Material provided -

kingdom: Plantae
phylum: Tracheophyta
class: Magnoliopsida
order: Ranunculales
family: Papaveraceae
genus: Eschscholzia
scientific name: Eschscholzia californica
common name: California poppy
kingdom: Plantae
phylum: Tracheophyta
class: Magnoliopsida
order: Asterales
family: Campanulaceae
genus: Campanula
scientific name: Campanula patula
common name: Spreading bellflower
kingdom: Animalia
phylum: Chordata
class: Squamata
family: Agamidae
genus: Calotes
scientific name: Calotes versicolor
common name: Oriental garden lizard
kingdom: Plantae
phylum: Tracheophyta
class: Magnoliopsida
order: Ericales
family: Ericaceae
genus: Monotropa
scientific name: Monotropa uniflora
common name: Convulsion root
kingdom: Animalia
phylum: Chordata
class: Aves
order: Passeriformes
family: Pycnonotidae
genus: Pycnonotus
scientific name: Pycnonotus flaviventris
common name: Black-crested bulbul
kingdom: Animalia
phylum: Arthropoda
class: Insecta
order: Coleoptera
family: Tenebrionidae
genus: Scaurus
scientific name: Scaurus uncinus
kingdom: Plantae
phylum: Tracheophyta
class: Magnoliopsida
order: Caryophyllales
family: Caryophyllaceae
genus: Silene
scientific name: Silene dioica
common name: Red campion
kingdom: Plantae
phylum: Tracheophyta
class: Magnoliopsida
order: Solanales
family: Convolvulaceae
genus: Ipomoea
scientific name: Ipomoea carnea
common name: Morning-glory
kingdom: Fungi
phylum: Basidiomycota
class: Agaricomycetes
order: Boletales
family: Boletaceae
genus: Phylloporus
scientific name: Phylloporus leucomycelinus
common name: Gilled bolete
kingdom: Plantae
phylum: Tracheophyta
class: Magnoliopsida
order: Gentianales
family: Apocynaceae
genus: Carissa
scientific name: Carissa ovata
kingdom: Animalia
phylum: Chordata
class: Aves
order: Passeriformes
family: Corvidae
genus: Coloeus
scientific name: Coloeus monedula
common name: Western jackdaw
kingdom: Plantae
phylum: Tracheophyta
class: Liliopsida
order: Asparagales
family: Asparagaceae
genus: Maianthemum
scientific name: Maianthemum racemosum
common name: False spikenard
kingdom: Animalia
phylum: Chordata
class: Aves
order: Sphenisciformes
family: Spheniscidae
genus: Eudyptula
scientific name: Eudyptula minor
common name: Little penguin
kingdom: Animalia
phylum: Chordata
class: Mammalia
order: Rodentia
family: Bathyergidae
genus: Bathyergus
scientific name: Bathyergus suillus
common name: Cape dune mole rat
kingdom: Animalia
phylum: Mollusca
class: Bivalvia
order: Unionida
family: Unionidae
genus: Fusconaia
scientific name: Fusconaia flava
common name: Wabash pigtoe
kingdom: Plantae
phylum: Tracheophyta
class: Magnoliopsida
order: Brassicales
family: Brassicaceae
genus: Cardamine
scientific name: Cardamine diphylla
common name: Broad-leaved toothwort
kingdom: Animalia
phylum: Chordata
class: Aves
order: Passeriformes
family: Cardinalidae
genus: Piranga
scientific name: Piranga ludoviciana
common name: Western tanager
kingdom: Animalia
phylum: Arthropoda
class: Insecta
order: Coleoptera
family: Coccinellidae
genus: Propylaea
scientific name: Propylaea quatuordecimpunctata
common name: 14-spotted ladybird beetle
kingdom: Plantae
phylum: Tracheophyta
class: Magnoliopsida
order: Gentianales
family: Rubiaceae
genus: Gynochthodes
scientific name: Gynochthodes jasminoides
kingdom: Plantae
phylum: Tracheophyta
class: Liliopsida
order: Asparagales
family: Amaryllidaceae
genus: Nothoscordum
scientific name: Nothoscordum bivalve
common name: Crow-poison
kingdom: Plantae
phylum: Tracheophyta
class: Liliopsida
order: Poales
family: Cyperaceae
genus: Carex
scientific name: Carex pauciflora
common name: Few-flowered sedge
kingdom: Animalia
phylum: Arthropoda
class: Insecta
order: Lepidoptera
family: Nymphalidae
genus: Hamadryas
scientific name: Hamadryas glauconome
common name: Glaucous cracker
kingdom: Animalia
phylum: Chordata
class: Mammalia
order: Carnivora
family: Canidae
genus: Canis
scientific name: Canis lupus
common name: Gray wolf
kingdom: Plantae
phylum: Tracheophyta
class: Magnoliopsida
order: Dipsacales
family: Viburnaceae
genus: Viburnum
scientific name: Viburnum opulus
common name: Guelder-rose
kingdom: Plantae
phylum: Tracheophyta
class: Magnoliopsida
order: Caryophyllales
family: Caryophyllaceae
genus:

Instructions to follow -
Please copy every line of the listing above word for word, with nothing changed.

Reply to the task -
kingdom: Plantae
phylum: Tracheophyta
class: Magnoliopsida
order: Ranunculales
family: Papaveraceae
genus: Eschscholzia
scientific name: Eschscholzia californica
common name: California poppy
kingdom: Plantae
phylum: Tracheophyta
class: Magnoliopsida
order: Asterales
family: Campanulaceae
genus: Campanula
scientific name: Campanula patula
common name: Spreading bellflower
kingdom: Animalia
phylum: Chordata
class: Squamata
family: Agamidae
genus: Calotes
scientific name: Calotes versicolor
common name: Oriental garden lizard
kingdom: Plantae
phylum: Tracheophyta
class: Magnoliopsida
order: Ericales
family: Ericaceae
genus: Monotropa
scientific name: Monotropa uniflora
common name: Convulsion root
kingdom: Animalia
phylum: Chordata
class: Aves
order: Passeriformes
family: Pycnonotidae
genus: Pycnonotus
scientific name: Pycnonotus flaviventris
common name: Black-crested bulbul
kingdom: Animalia
phylum: Arthropoda
class: Insecta
order: Coleoptera
family: Tenebrionidae
genus: Scaurus
scientific name: Scaurus uncinus
kingdom: Plantae
phylum: Tracheophyta
class: Magnoliopsida
order: Caryophyllales
family: Caryophyllaceae
genus: Silene
scientific name: Silene dioica
common name: Red campion
kingdom: Plantae
phylum: Tracheophyta
class: Magnoliopsida
order: Solanales
family: Convolvulaceae
genus: Ipomoea
scientific name: Ipomoea carnea
common name: Morning-glory
kingdom: Fungi
phylum: Basidiomycota
class: Agaricomycetes
order: Boletales
family: Boletaceae
genus: Phylloporus
scientific name: Phylloporus leucomycelinus
common name: Gilled bolete
kingdom: Plantae
phylum: Tracheophyta
class: Magnoliopsida
order: Gentianales
family: Apocynaceae
genus: Carissa
scientific name: Carissa ovata
kingdom: Animalia
phylum: Chordata
class: Aves
order: Passeriformes
family: Corvidae
genus: Coloeus
scientific name: Coloeus monedula
common name: Western jackdaw
kingdom: Plantae
phylum: Tracheophyta
class: Liliopsida
order: Asparagales
family: Asparagaceae
genus: Maianthemum
scientific name: Maianthemum racemosum
common name: False spikenard
kingdom: Animalia
phylum: Chordata
class: Aves
order: Sphenisciformes
family: Spheniscidae
genus: Eudyptula
scientific name: Eudyptula minor
common name: Little penguin
kingdom: Animalia
phylum: Chordata
class: Mammalia
order: Rodentia
family: Bathyergidae
genus: Bathyergus
scientific name: Bathyergus suillus
common name: Cape dune mole rat
kingdom: Animalia
phylum: Mollusca
class: Bivalvia
order: Unionida
family: Unionidae
genus: Fusconaia
scientific name: Fusconaia flava
common name: Wabash pigtoe
kingdom: Plantae
phylum: Tracheophyta
class: Magnoliopsida
order: Brassicales
family: Brassicaceae
genus: Cardamine
scientific name: Cardamine diphylla
common name: Broad-leaved toothwort
kingdom: Animalia
phylum: Chordata
class: Aves
order: Passeriformes
family: Cardinalidae
genus: Piranga
scientific name: Piranga ludoviciana
common name: Western tanager
kingdom: Animalia
phylum: Arthropoda
class: Insecta
order: Coleoptera
family: Coccinellidae
genus: Propylaea
scientific name: Propylaea quatuordecimpunctata
common name: 14-spotted ladybird beetle
kingdom: Plantae
phylum: Tracheophyta
class: Magnoliopsida
order: Gentianales
family: Rubiaceae
genus: Gynochthodes
scientific name: Gynochthodes jasminoides
kingdom: Plantae
phylum: Tracheophyta
class: Liliopsida
order: Asparagales
family: Amaryllidaceae
genus: Nothoscordum
scientific name: Nothoscordum bivalve
common name: Crow-poison
kingdom: Plantae
phylum: Tracheophyta
class: Liliopsida
order: Poales
family: Cyperaceae
genus: Carex
scientific name: Carex pauciflora
common name: Few-flowered sedge
kingdom: Animalia
phylum: Arthropoda
class: Insecta
order: Lepidoptera
family: Nymphalidae
genus: Hamadryas
scientific name: Hamadryas glauconome
common name: Glaucous cracker
kingdom: Animalia
phylum: Chordata
class: Mammalia
order: Carnivora
family: Canidae
genus: Canis
scientific name: Canis lupus
common name: Gray wolf
kingdom: Plantae
phylum: Tracheophyta
class: Magnoliopsida
order: Dipsacales
family: Viburnaceae
genus: Viburnum
scientific name: Viburnum opulus
common name: Guelder-rose
kingdom: Plantae
phylum: Tracheophyta
class: Magnoliopsida
order: Caryophyllales
family: Caryophyllaceae
genus:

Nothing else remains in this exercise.